- **THE TASK**
Show every line below where "BufQn" can be found.

- **RECORDS SHOWN**
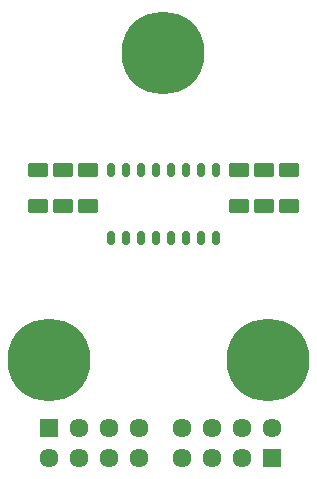
<source format=gbs>
G04 Layer_Color=16711935*
%FSLAX44Y44*%
%MOMM*%
G71*
G01*
G75*
%ADD24C,7.0160*%
%ADD25C,1.6160*%
%ADD26R,1.6160X1.6160*%
%ADD27O,0.7160X1.2160*%
G04:AMPARAMS|DCode=28|XSize=1.216mm|YSize=1.716mm|CornerRadius=0.128mm|HoleSize=0mm|Usage=FLASHONLY|Rotation=270.000|XOffset=0mm|YOffset=0mm|HoleType=Round|Shape=RoundedRectangle|*
%AMROUNDEDRECTD28*
21,1,1.2160,1.4600,0,0,270.0*
21,1,0.9600,1.7160,0,0,270.0*
1,1,0.2560,-0.7300,-0.4800*
1,1,0.2560,-0.7300,0.4800*
1,1,0.2560,0.7300,0.4800*
1,1,0.2560,0.7300,-0.4800*
%
%ADD28ROUNDEDRECTD28*%
D24*
X226750Y102750D02*
D03*
X41000D02*
D03*
X137110Y363000D02*
D03*
D25*
X117500Y19850D02*
D03*
Y45250D02*
D03*
X92100D02*
D03*
Y19850D02*
D03*
X66700Y45250D02*
D03*
Y19850D02*
D03*
X41300D02*
D03*
X153350Y45250D02*
D03*
Y19850D02*
D03*
X178750D02*
D03*
Y45250D02*
D03*
X204150Y19850D02*
D03*
Y45250D02*
D03*
X229550D02*
D03*
D26*
X41300D02*
D03*
X229550Y19850D02*
D03*
D27*
X182450Y205750D02*
D03*
X169750D02*
D03*
X157050D02*
D03*
X144350D02*
D03*
X131650D02*
D03*
X118950D02*
D03*
X106250D02*
D03*
X93550D02*
D03*
X182450Y264000D02*
D03*
X169750D02*
D03*
X157050D02*
D03*
X144350D02*
D03*
X131650D02*
D03*
X118950D02*
D03*
X106250D02*
D03*
X93550D02*
D03*
D28*
X244000Y233000D02*
D03*
Y263500D02*
D03*
X223000Y233000D02*
D03*
Y263500D02*
D03*
X202000Y233000D02*
D03*
Y263500D02*
D03*
X32000Y233000D02*
D03*
Y263500D02*
D03*
X53000Y233000D02*
D03*
Y263500D02*
D03*
X74000Y233000D02*
D03*
Y263500D02*
D03*
M02*

</source>
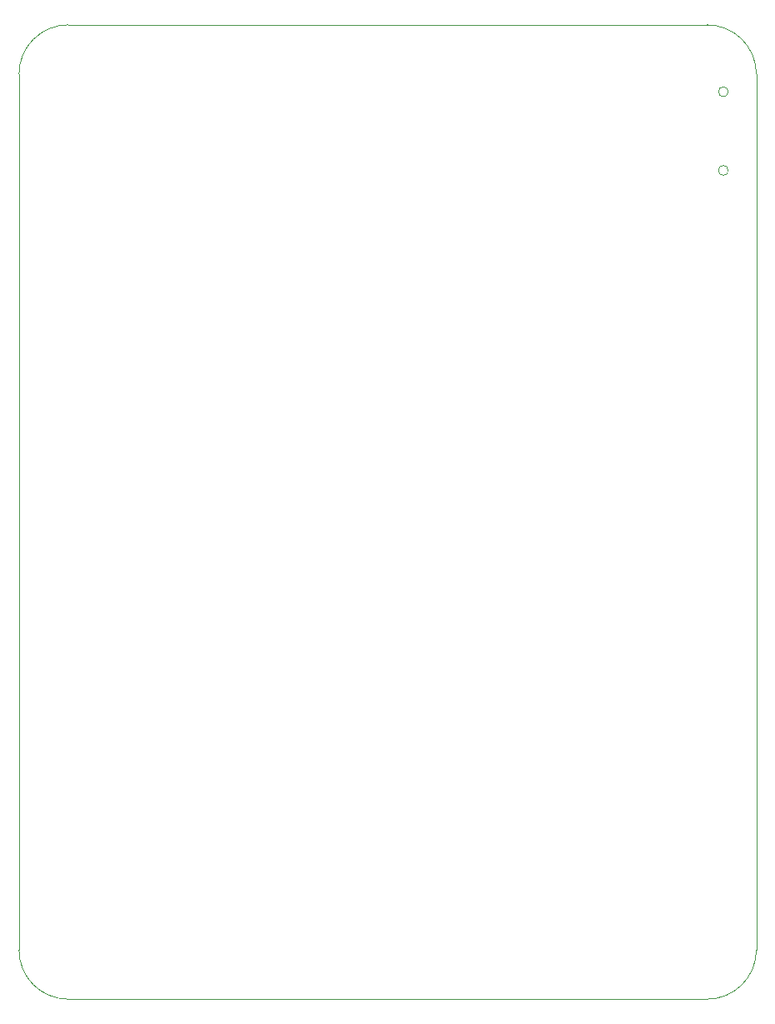
<source format=gbr>
%TF.GenerationSoftware,KiCad,Pcbnew,7.0.2*%
%TF.CreationDate,2023-07-17T10:45:44+03:00*%
%TF.ProjectId,DeskSandGlass,4465736b-5361-46e6-9447-6c6173732e6b,rev?*%
%TF.SameCoordinates,Original*%
%TF.FileFunction,Profile,NP*%
%FSLAX46Y46*%
G04 Gerber Fmt 4.6, Leading zero omitted, Abs format (unit mm)*
G04 Created by KiCad (PCBNEW 7.0.2) date 2023-07-17 10:45:44*
%MOMM*%
%LPD*%
G01*
G04 APERTURE LIST*
%TA.AperFunction,Profile*%
%ADD10C,0.100000*%
%TD*%
%TA.AperFunction,Profile*%
%ADD11C,0.120000*%
%TD*%
G04 APERTURE END LIST*
D10*
X186765466Y-49345534D02*
G75*
G03*
X181765534Y-44345534I-4999966J34D01*
G01*
X181765534Y-44345534D02*
X116765534Y-44345534D01*
X111765534Y-49345534D02*
X111765534Y-138345534D01*
X116765534Y-143345534D02*
X181765534Y-143345534D01*
X186765534Y-138345534D02*
X186765534Y-49345534D01*
X181765534Y-143345534D02*
G75*
G03*
X186765534Y-138345534I-34J5000034D01*
G01*
X111765466Y-138345534D02*
G75*
G03*
X116765534Y-143345534I5000034J34D01*
G01*
X116765534Y-44345534D02*
G75*
G03*
X111765534Y-49345534I-4J-4999996D01*
G01*
D11*
%TO.C,U10*%
X183905534Y-59135534D02*
G75*
G03*
X183905534Y-59135534I-500000J0D01*
G01*
X183905534Y-51135534D02*
G75*
G03*
X183905534Y-51135534I-500000J0D01*
G01*
%TD*%
M02*

</source>
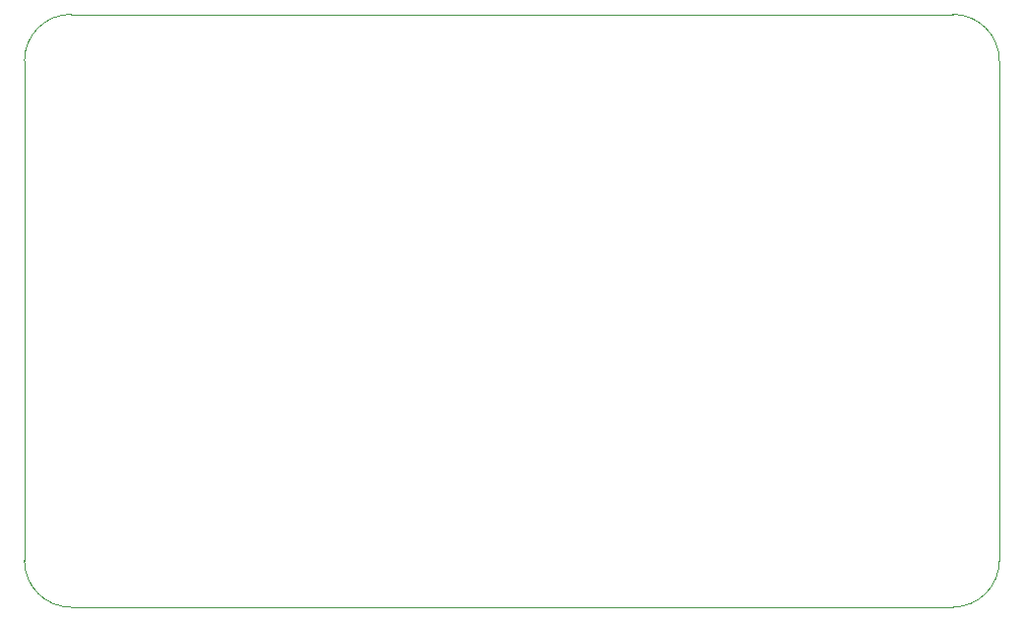
<source format=gko>
%FSLAX46Y46*%
%MOMM*%
%ADD10C,0.010000*%
G01*
G01*
%LPD*%
D10*
X-22500000Y53000000D02*
X-22500000Y96000000D01*
D10*
X-18500000Y100000000D02*
X57250000Y100000000D01*
D10*
X61250000Y96000000D02*
X61250000Y53000000D01*
D10*
X57250000Y49000000D02*
X-18500000Y49000000D01*
G75*
G02*
D10*
X-18500000Y49000000D02*
X-22500000Y53000000I0J4000000D01*
G02*
D10*
X-22500000Y96000000D02*
X-18500000Y100000000I4000000J0D01*
G02*
D10*
X57250000Y100000000D02*
X61250000Y96000000I0J-4000000D01*
G02*
D10*
X61250000Y53000000D02*
X57250000Y49000000I-4000000J0D01*
M02*

</source>
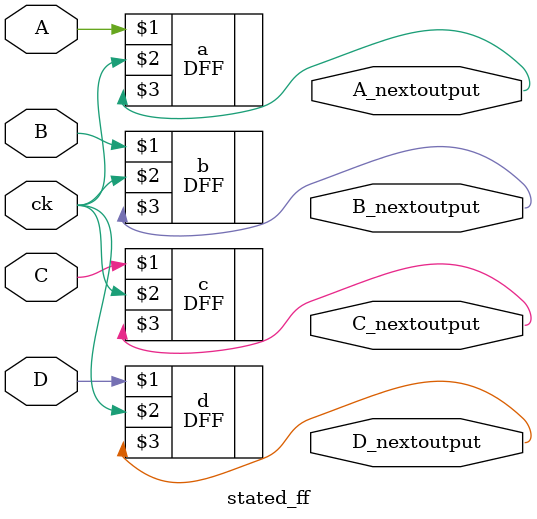
<source format=v>
`timescale 1ns / 1ps
module stated_ff(A, B, C, D, ck, A_nextoutput, B_nextoutput, C_nextoutput, D_nextoutput);
    input A, B, C, D, ck;
    output A_nextoutput, B_nextoutput, C_nextoutput, D_nextoutput;
    
    DFF a(A, ck, A_nextoutput);
    DFF b(B, ck, B_nextoutput);
    DFF c(C, ck, C_nextoutput);
    DFF d(D, ck, D_nextoutput);
endmodule

</source>
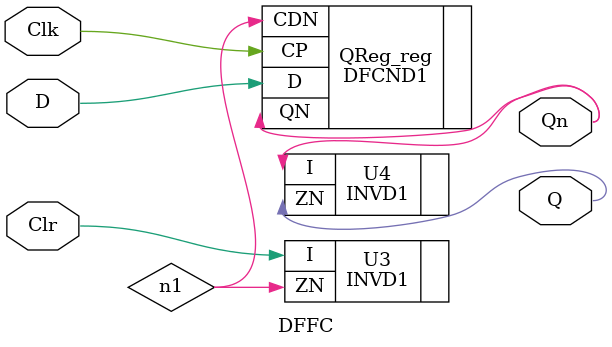
<source format=v>

module SpecIt ( FFQ, BufQn, And, Nor, Ena, Reset );
  input And, Nor, Ena, Reset;
  output FFQ, BufQn;
  wire   n4, Nufo_iD, n1, n3;

  Combo Combo ( .Nufo(Nufo_iD), .iEnaNuf(Ena), .iNor(Nor), .iNand(And) );
  Flipper Flipper ( .Flipo(n4), .Bufo(BufQn), .iD(Nufo_iD), .iClk(And), .iClr(
        Reset) );
  CKBD0 U1 ( .CLK(n3), .C(n1) );
  CKNXD16 U2 ( .I(n1), .ZN(FFQ) );
  CKND0 U3 ( .CLK(n4), .CN(n3) );
endmodule


module Combo ( Nufo, iEnaNuf, iNor, iNand );
  input iEnaNuf, iNor, iNand;
  output Nufo;
  wire   n2;

  BUFTD1 Nuf ( .I(n2), .OE(iEnaNuf), .Z(Nufo) );
  IND2D0 U1 ( .A1(iNor), .B1(iNand), .ZN(n2) );
endmodule


module Flipper ( Flipo, Bufo, iD, iClk, iClr );
  input iD, iClk, iClr;
  output Flipo, Bufo;
  wire   n2, FFn_Buf;

  DFFC FF ( .Q(n2), .Qn(FFn_Buf), .D(iD), .Clk(iClk), .Clr(iClr) );
  BUFTD16 Buf ( .I(FFn_Buf), .OE(iClk), .Z(Bufo) );
  INVD1 U1 ( .I(FFn_Buf), .ZN(Flipo) );
endmodule


module DFFC ( Q, Qn, D, Clk, Clr );
  input D, Clk, Clr;
  output Q, Qn;
  wire   n1;

  INVD1 U3 ( .I(Clr), .ZN(n1) );
  DFCND1 QReg_reg ( .D(D), .CP(Clk), .CDN(n1), .QN(Qn) );
  INVD1 U4 ( .I(Qn), .ZN(Q) );
endmodule


</source>
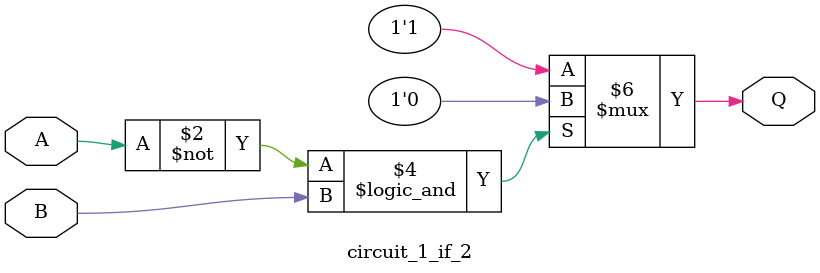
<source format=v>
module circuit_1_if_2 (
  input A, B,
  output reg Q
);
  always @ (*) begin
    if((A==0)&&(B==1)) Q = 0;
    else Q = 1;
  end
endmodule

</source>
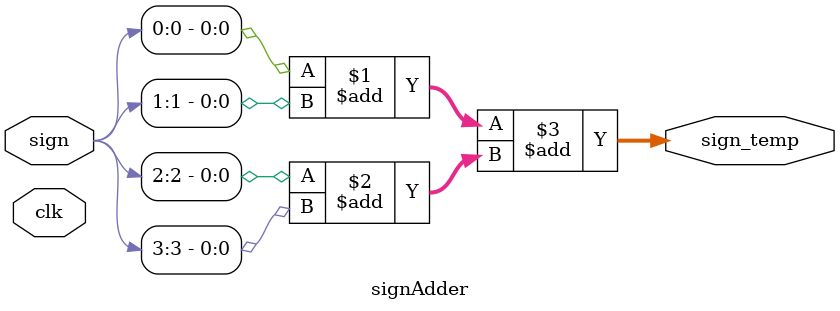
<source format=sv>
module signAdder
    (
        input  logic clk                , 
        input  logic [3 : 0] sign       ,
        output logic [2 : 0] sign_temp
    );
    assign sign_temp = (sign[0] + sign[1]) + (sign[2] + sign[3]);
endmodule
</source>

- **EXERCISE OUTPUT**
module SpecIt ( FFQ, BufQn, And, Nor, Ena, Reset );
  output FFQ, BufQn;
  Flipper Flipper ( .Flipo(n4), .Bufo(BufQn), .iD(Nufo_iD), .iClk(And), .iClr(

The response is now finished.